A few months ago I purchased my own copy of this book and have been slowly working my way through with pen in hand, highlighting the parts of the story that speak to me in a particularly poignant way. What I’ve found is that it is the “little things” that make me connect to this book. The fact that Lena’s mom hated Jello. That oranges make her think of her mother’s funeral. That gray is her favorite color. Part of me thinks I’d know Lena if I met her on the street. (Though if I did she’d probably be pretty freaked out about all the stuff I just happen to know about her!)

When I write a story, I push out a first draft where I try not to go back and correct or change as I write. I get the story down (and all those pesky letters, words, and sentences build up into something resembling a plot, characters and lives), and then I go back. This is one of my favorite parts of the writing process. I go back and I really get to know my characters, and I try to add all the “little things” that may be missing in the text but have formed in my brain as I’ve written about their lives. This is when I write about Jessie’s eclectic collection of theater shirts or the crack on the back of Natalie’s iPhone case from when Clay dropped it in the supermarket.

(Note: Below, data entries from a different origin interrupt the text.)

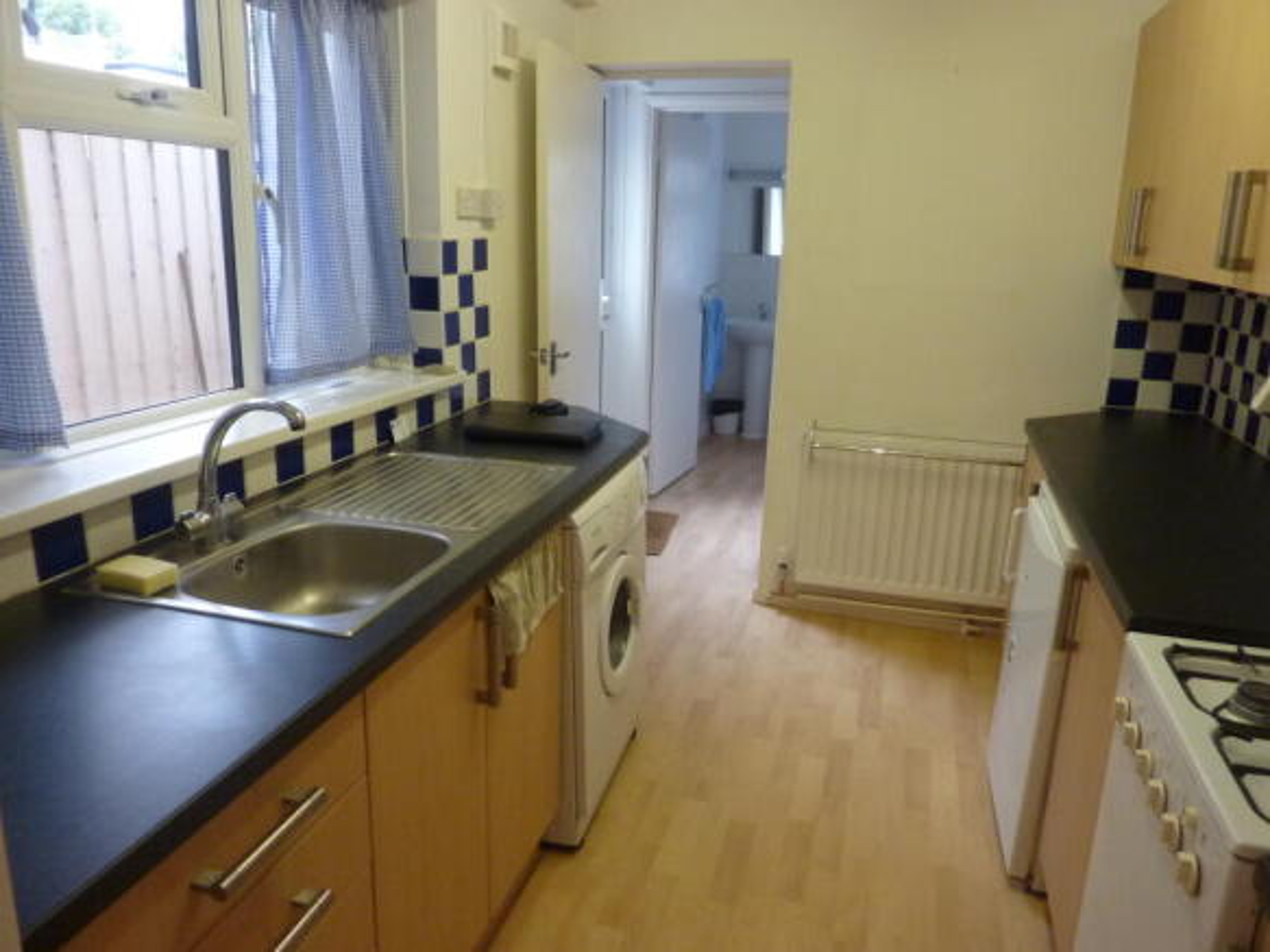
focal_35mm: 25
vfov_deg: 54.9
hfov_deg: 69.4
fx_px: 917
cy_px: 476
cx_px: 635
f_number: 3.3
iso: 250
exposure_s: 1/30
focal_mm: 4.1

This is when characters become people, houses become homes, and feelings go from words to actual emotions that stir up inside of us in some shared way.

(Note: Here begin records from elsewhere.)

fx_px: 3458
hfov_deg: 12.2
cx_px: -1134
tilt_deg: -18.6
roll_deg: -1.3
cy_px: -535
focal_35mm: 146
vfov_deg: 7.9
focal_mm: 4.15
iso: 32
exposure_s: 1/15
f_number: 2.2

I like to look at the “little things” in my world and take note of what makes me and the people around me “real.” It is a fun experience if you’d like to try it. Sometimes it means taking an extra long look at someone when they don’t know you are watching them (not as creepy as it sounds). Or slowing down when you are in nature to take in every sensory detail and commit them to memory. I think that is the thing about writers–they feel deeply, they love deeply, they hurt deeply and then they remember deeply. And then, they share.

Whether you are a writer or not, it can’t hurt to take a moment to see the little things in your life that make you and the people around you memorable and special. I promise you’ll find greater value in the people you spend your days with, or the stranger you pass in the mall, or the cluster of trees you’ve walked past a thousand times. And if you are feeling dizzy from the mad rush of life, take a moment to focus on one of these small, bright spots that make you smile, and let you know that you aren’t a character on a page but that you are alive.